Final answer:
The magnitude of the force vector needed to maintain a constant velocity for a crate on an incline is calculated by balancing the parallel component of gravitational force and the force of friction, which are opposing the applied horizontal force.
Step-by-step explanation:
To find the magnitude of the force vector needed to keep a crate moving at constant velocity on an incline, one must consider the forces acting on the crate. These include the force of gravity, the normal force, the force of friction, and the applied force. Since the crate is moving at constant velocity, the net force must be zero according to Newton's first law of motion. Therefore, the applied force must be equal in magnitude and opposite in direction to the sum of the other forces.

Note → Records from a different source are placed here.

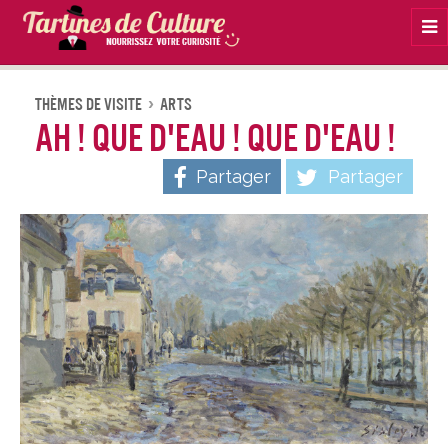
Na
Thèmes De Visite
Arts
Ah ! Que d'eau ! Que d'eau !
Partager
Partager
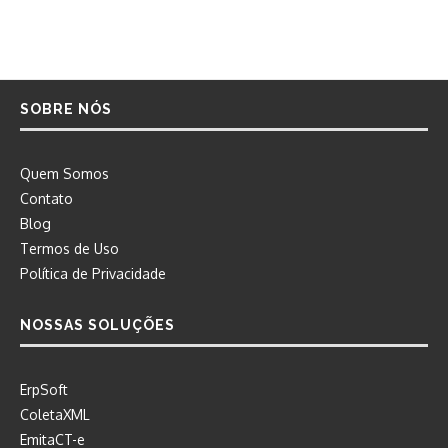
SOBRE NÓS
Quem Somos
Contato
Blog
Termos de Uso
Política de Privacidade
NOSSAS SOLUÇÕES
ErpSoft
ColetaXML
EmitaCT-e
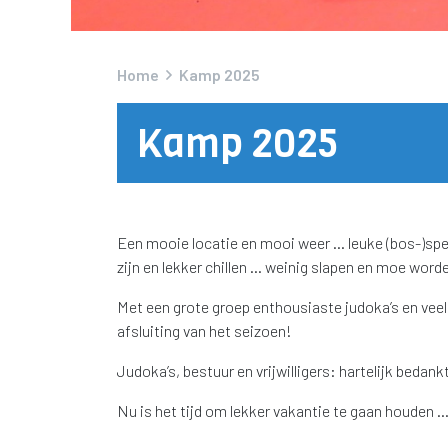
Home
Kamp 2025
Kamp 2025
Een mooie locatie en mooi weer … leuke (bos-)spell
zijn en lekker chillen … weinig slapen en moe wo
Met een grote groep enthousiaste judoka’s en veel
afsluiting van het seizoen!
Judoka’s, bestuur en vrijwilligers: hartelijk bedankt
Nu
is het tijd om lekker vakantie te gaan houden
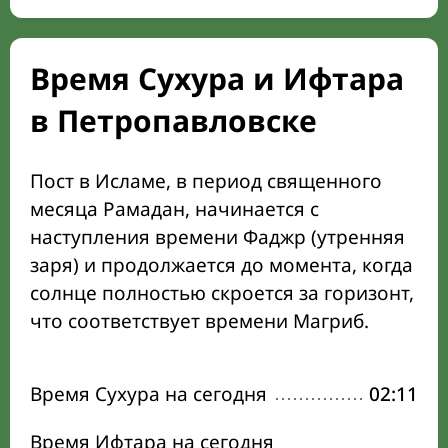
Время Сухура и Ифтара
в Петропавловске
Пост в Исламе, в период священного
месяца Рамадан, начинается с
наступления времени Фаджр (утренняя
заря) и продолжается до момента, когда
солнце полностью скроется за горизонт,
что соответствует времени Магриб.
Время Сухура на сегодня
02:11
Время Ифтара на сегодня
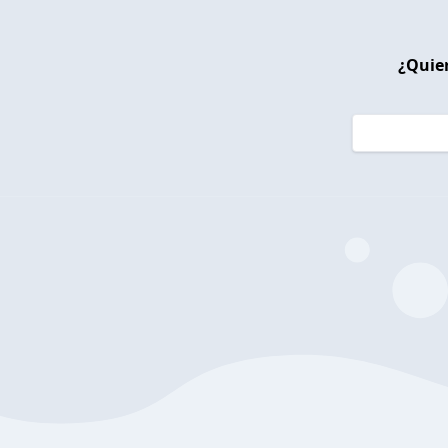
¿Quier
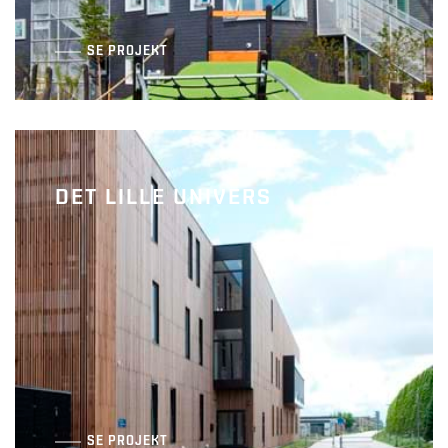
SE PROJEKT
DET LILLE UNIVERS
Barndommens land
SE PROJEKT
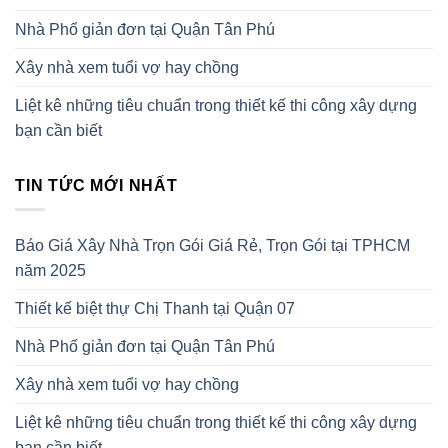
Nhà Phố giản đơn tại Quận Tân Phú
Xây nhà xem tuổi vợ hay chồng
Liệt kê những tiêu chuẩn trong thiết kế thi công xây dựng
bạn cần biết
TIN TỨC MỚI NHẤT
Báo Giá Xây Nhà Trọn Gói Giá Rẻ, Trọn Gói tại TPHCM
năm 2025
Thiết kế biệt thự Chị Thanh tại Quận 07
Nhà Phố giản đơn tại Quận Tân Phú
Xây nhà xem tuổi vợ hay chồng
Liệt kê những tiêu chuẩn trong thiết kế thi công xây dựng
bạn cần biết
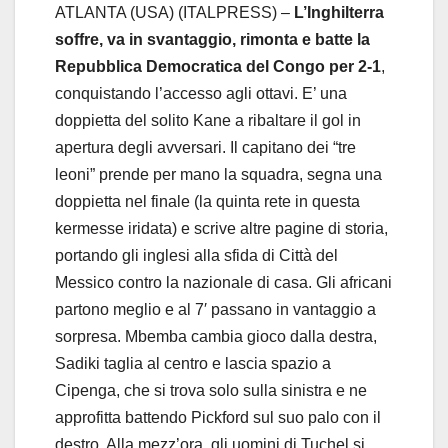
ATLANTA (USA) (ITALPRESS) –
L’Inghilterra
soffre, va in svantaggio, rimonta e batte la
Repubblica Democratica del Congo per 2-1
,
conquistando l’accesso agli ottavi. E’ una
doppietta del solito Kane a ribaltare il gol in
apertura degli avversari. Il capitano dei “tre
leoni” prende per mano la squadra, segna una
doppietta nel finale (la quinta rete in questa
kermesse iridata) e scrive altre pagine di storia,
portando gli inglesi alla sfida di Città del
Messico contro la nazionale di casa. Gli africani
partono meglio e al 7′ passano in vantaggio a
sorpresa. Mbemba cambia gioco dalla destra,
Sadiki taglia al centro e lascia spazio a
Cipenga, che si trova solo sulla sinistra e ne
approfitta battendo Pickford sul suo palo con il
destro. Alla mezz’ora, gli uomini di Tuchel si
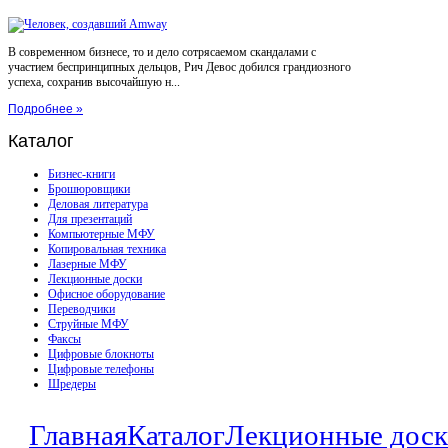
В современном бизнесе, то и дело сотрясаемом скандалами с
участием беспринципных дельцов, Рич Девос добился грандиозного
успеха, сохранив высочайшую н...
Подробнее »
Каталог
Бизнес-книги
Брошюровщики
Деловая литература
Для презентаций
Компьютерные МФУ
Копировальная техника
Лазерные МФУ
Лекционные доски
Офисное оборудование
Переводчики
Струйные МФУ
Факсы
Цифровые блокноты
Цифровые телефоны
Шредеры
Главная
Каталог
Лекционные дос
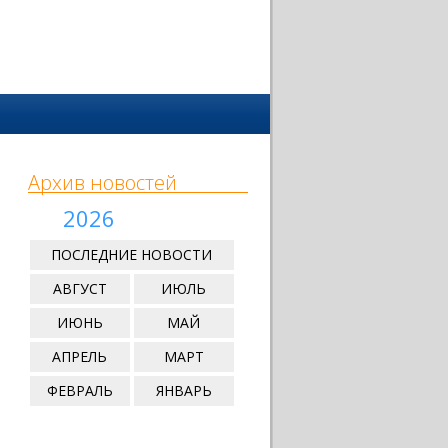
Архив новостей
2026
ПОСЛЕДНИЕ НОВОСТИ
АВГУСТ
ИЮЛЬ
ИЮНЬ
МАЙ
АПРЕЛЬ
МАРТ
ФЕВРАЛЬ
ЯНВАРЬ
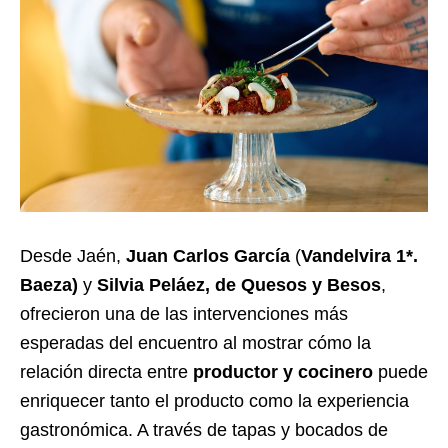
Desde Jaén,
Juan Carlos García
(
Vandelvira 1*.
Baeza)
y
Silvia Peláez, de Quesos y Besos
,
ofrecieron una de las intervenciones más
esperadas del encuentro al mostrar cómo la
relación directa entre
productor y cocinero
puede
enriquecer tanto el producto como la experiencia
gastronómica. A través de tapas y bocados de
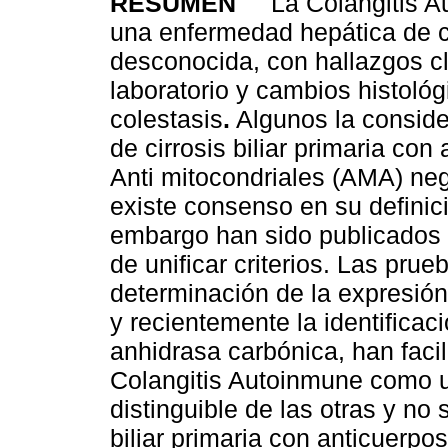
RESUMEN
La Colangitis A
una enfermedad hepática de 
desconocida, con hallazgos cl
laboratorio y cambios histoló
colestasis
.
Algunos la consid
de cirrosis biliar primaria con
Anti mitocondriales (AMA) ne
existe consenso en su definic
embargo han sido publicados 
de unificar criterios. Las pru
determinación de la expresión
y recientemente la identificac
anhidrasa carbónica, han facil
Colangitis Autoinmune como 
distinguible de las otras y no
biliar primaria con anticuerpo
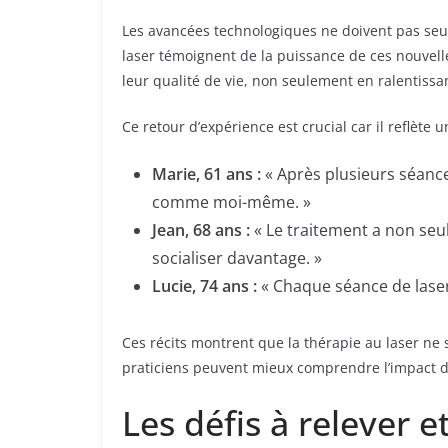
Les avancées technologiques ne doivent pas seu
laser témoignent de la puissance de ces nouvell
leur qualité de vie, non seulement en ralentissa
Ce retour d’expérience est crucial car il reflète
Marie, 61 ans :
« Après plusieurs séance
comme moi-même. »
Jean, 68 ans :
« Le traitement a non seu
socialiser davantage. »
Lucie, 74 ans :
« Chaque séance de laser 
Ces récits montrent que la thérapie au laser ne s
praticiens peuvent mieux comprendre l’impact de
Les défis à relever e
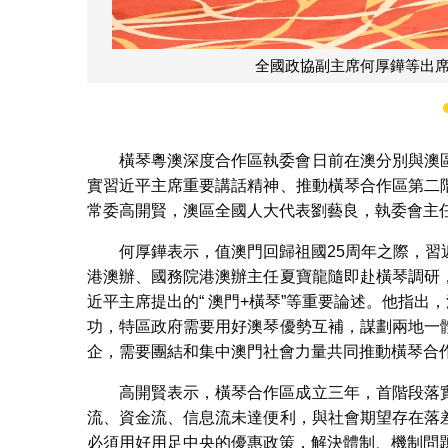
全國人大常委高開賢，澳區全國人大代表劉
橫琴粵澳深度合作區執委會日前在澳分別與澳
實習近平主席重要講話精神、推動橫琴合作區第二
常委高開賢，澳區全國人大代表劉藝良，執委會主
何厚鏵表示，值澳門回歸祖國25周年之際，
港澳辦、國務院港澳辦主任夏寶龍隨即赴橫琴調研
近平主席提出的“ 澳門+橫琴”等重要論述。他指出
功，特區政府需要用好澳琴優勢互補，謀劃兩地一
企，需要團結和集中澳門社會力量共同推動橫琴合
高開賢表示，橫琴合作區成立三年，首階段落
流、資金流、信息流未達便利，與社會期望存在落
必須用好用足中央的優惠政策，解決體制、機制問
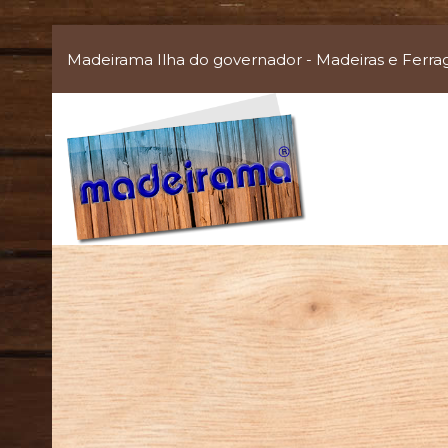
Madeirama Ilha do governador - Madeiras e Ferra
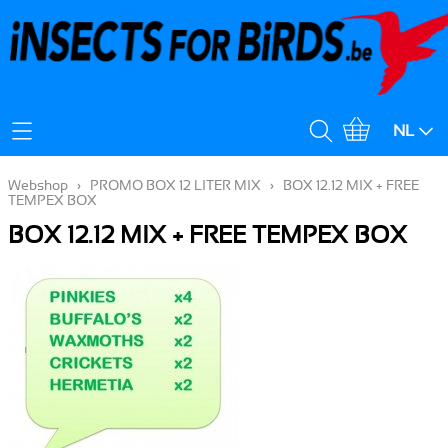
Mijn Account
NL
Verzendingskost
Webshop
›
PROMO BOX 12 LITER MIX
›
BOX 12.12 MIX + FREE
TEMPEX BOX
BOX 12.12 MIX + FREE TEMPEX BOX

Starting with the force of gravity, we can calculate the component of the weight of the crate parallel to the incline (mg sin(θ)). Then, we calculate the force of friction, which is the product of the normal force (mg cos(θ)) and the coefficient of kinetic friction (μk). The magnitude of the applied force F required to maintain constant velocity will be equal to the sum of these two forces, F = mg sin(θ) + μkmg cos(θ).
For example, for a crate with a mass of 40kg on a 30° incline, with a coefficient of kinetic friction of 0.50, the force required would be:
F = (40kg)(9.8m/s²) sin(30°) + (0.50)(40kg)(9.8m/s²) cos(30°). Simplifying, the magnitude of F can be solved to maintain constant velocity.